But here is a very good guide for you to save money with your car insurance. This article simplifies your search and shows you what you should be looking for.
If you want to dance, you gotta pay the disco; and the cover charge for driving is car insurance: you gotta have it (and play whatever music you want).
The List’s Jimmy Rhoades has some tips for making sure you don’t pay too much for the auto insurance you have to have on What’s The Deal.
Here are some tips for making sure you don’t pay too much for the auto insurance you have to have.
I spoke with Nick Musica the Director of Content at DMV.org – which, to be clear, is NOT the regular DMV, it’s a privately owned online resource for auto-related information and services.
“It’s really in everyone’s best interest to shop for car insurance maybe every six months,” said Musica. “And when you do shop for car insurance, get at least three quotes, because every car insurance company rates differently.”

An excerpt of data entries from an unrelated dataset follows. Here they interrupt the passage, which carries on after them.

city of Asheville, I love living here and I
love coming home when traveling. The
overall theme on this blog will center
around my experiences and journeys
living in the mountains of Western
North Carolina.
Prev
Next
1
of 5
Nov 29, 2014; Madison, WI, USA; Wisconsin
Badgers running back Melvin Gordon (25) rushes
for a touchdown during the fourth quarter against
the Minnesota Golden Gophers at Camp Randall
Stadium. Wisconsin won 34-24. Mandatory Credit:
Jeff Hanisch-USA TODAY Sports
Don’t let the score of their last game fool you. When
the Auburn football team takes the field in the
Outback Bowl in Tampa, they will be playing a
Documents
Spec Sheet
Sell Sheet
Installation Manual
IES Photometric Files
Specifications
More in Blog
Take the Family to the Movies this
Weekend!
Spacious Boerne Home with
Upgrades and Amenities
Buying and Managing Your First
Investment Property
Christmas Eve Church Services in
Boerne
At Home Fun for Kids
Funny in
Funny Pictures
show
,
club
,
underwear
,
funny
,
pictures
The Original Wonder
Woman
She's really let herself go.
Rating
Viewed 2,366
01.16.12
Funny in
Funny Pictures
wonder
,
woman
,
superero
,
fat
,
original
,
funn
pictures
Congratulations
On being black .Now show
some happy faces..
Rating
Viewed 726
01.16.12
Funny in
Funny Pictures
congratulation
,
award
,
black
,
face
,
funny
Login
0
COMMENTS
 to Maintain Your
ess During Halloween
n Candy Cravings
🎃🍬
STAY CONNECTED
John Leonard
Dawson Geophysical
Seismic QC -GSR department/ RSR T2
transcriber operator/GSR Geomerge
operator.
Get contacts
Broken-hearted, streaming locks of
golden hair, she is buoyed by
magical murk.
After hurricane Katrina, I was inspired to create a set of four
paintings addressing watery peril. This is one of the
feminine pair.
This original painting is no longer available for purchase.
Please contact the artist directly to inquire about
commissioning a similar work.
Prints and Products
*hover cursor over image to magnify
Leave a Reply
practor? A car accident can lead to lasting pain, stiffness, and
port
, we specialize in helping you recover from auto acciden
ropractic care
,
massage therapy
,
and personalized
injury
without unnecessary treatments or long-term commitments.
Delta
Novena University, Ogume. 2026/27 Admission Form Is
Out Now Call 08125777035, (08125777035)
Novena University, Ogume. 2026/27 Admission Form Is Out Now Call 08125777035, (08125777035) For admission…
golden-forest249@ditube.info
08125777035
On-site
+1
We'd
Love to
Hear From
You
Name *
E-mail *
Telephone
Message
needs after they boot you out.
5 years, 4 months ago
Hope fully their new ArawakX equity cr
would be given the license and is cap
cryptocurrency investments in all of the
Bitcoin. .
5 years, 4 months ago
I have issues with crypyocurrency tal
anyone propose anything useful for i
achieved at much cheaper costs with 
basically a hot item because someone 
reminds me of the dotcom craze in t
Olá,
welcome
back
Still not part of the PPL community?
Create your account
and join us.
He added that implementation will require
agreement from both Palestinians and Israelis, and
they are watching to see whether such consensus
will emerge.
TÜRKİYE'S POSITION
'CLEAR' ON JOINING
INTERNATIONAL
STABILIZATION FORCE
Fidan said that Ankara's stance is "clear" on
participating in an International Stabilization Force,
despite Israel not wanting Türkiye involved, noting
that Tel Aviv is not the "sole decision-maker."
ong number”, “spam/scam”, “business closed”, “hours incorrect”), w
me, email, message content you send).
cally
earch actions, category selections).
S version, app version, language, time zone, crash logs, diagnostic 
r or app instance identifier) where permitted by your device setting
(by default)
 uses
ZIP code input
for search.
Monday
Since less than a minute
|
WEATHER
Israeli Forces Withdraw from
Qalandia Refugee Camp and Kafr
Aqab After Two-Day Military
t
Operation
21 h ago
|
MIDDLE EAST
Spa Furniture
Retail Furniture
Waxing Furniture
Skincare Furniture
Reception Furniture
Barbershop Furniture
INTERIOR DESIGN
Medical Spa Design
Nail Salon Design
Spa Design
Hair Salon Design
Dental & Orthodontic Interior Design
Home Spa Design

Okay, let’s unpack that last bit of information: What does Nick mean when he says companies “rate differently”? “All the companies have rating engines. For example, a company collecting data on education, they may not use that as a rating factor, until they find one day that statistically it means something.”
So if you’ve ever wondered why the online forms ask you questions that seem to have nothing to do with driving, just remember: it’s all about data sets and correlation. One company might correlate advanced degrees with lower risk, and give you a discount for having a master’s degree. But others won’t.
But EVERY company is taking all that seemingly irrelevant information – about your education, your job, your credit rating – and comparing it against data sets regarding accidents, points, and payouts. As soon as there’s a strong enough correlation between, say, education and accidents – bam! – that information will trigger a rate adjustment.
It’s not personal. It’s business.
So the reason you shop around for three quotes at least once a year is that seemingly unrelated life events – like getting a degree, or improving your credit score – might lower your rates.
Street parking’s always a bad idea, because it increases the risk of damage or theft. For some companies, driveway parking results in the lowest rates, because people bump into things going in and out of their garages and file more claims to fix the scratches and dents. And if there’s a break-in to your home, thieves have access to your locked, attached garage, where they can chop your car into parts in complete privacy.
Again, where you park won’t affect every policy. Some policies won’t even ask. But the ones that do are making a correlation between where you park and the data sets of all their past payouts for claims.
It’s not personal. It’s business.
Avoid The Points
As Nick from DMV.org says, “You go too fast and you accumulate a bucket of speeding tickets, your rates are going to go up.” Obvious, right?
That said, if you think you have a case, fight the ticket! There’s even an app for that.
Off the Record for iPhone connects you with a vetted lawyer who will fight your traffic ticket for a flat fee of $250, which is refunded if he or she doesn’t win. If you do win, they’ll keep the $250, but you’ll make that money back by avoiding points on your record that will jack up your premiums.
Look, it’s not personal, it’s business. Insurance companies are looking at you as a number, so make them win your business with a good number on your bottom line.
Now it is time for you to get the best car insurance quotes.